§ DOCUMENT SEGMENT
□ □ □ □ □ □ □
Members role in planning

Planning
Licensing

What is a Member’s Role in Planning?

The basis of the planning system is the consideration of private proposals against the wider public interests. Much is often at stake in this process and opposing views are often strongly held by those involved. Councillors should take account of those views but they should not favour any person, company group or locality or put themselves in a position where they appear to do so. Councillors who do not feel that they can act in this way should consider whether they are best suited to serving on the Planning Applications Committee. No Member should be appointed to the Planning Applications Committee without having agreed to undertake a period of training in planning procedures as specified by the Council.

How do I know I have invested interest?

The Monitoring Officer will submit a report to Members on the number and types of declarations on an annual basis, to ensure that the Council has the opportunity to consider the suitability of individual Councillors to sit on the Planning Applications Committee. Councillors who have substantial property interests, or other interests which would prevent them from voting on a regular basis, should avoid serving on that Committee.
□ □ □ □ □ □ □
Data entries
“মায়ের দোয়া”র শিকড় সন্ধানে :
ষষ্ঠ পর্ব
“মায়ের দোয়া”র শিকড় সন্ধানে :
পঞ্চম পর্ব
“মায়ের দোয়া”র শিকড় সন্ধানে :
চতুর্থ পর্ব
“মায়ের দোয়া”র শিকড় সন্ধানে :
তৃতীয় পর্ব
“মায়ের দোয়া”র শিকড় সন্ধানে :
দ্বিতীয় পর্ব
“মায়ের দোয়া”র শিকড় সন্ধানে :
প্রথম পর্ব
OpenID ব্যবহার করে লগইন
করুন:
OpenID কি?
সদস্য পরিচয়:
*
□ □ □ □ □ □ □
§ USING THE INFORMATION
[1] In the planning page, who reports to Members each year on the number and types of declarations?
[2] Summarize the planning page in two sentences.
[3] Rewrite the planning page starting with "How do I know" and going on through "on that Committee.", replacing "Monitoring Officer" with "Legal Officer".

§ SOLUTIONS BELOW
[1] The Monitoring Officer.

[2] The planning system weighs private proposals against wider public interests, so Councillors must take account of opposing views without favoring any person, company, group, or locality, and no Member may join the Planning Applications Committee without agreeing to undertake training. The Monitoring Officer reports annually on declarations so the Council can consider whether individual Councillors are suitable for the Committee, and Councillors with substantial property interests or other interests that would regularly prevent them from voting should avoid serving on it.

[3]
How do I know I have invested interest?

The Legal Officer will submit a report to Members on the number and types of declarations on an annual basis, to ensure that the Council has the opportunity to consider the suitability of individual Councillors to sit on the Planning Applications Committee. Councillors who have substantial property interests, or other interests which would prevent them from voting on a regular basis, should avoid serving on that Committee.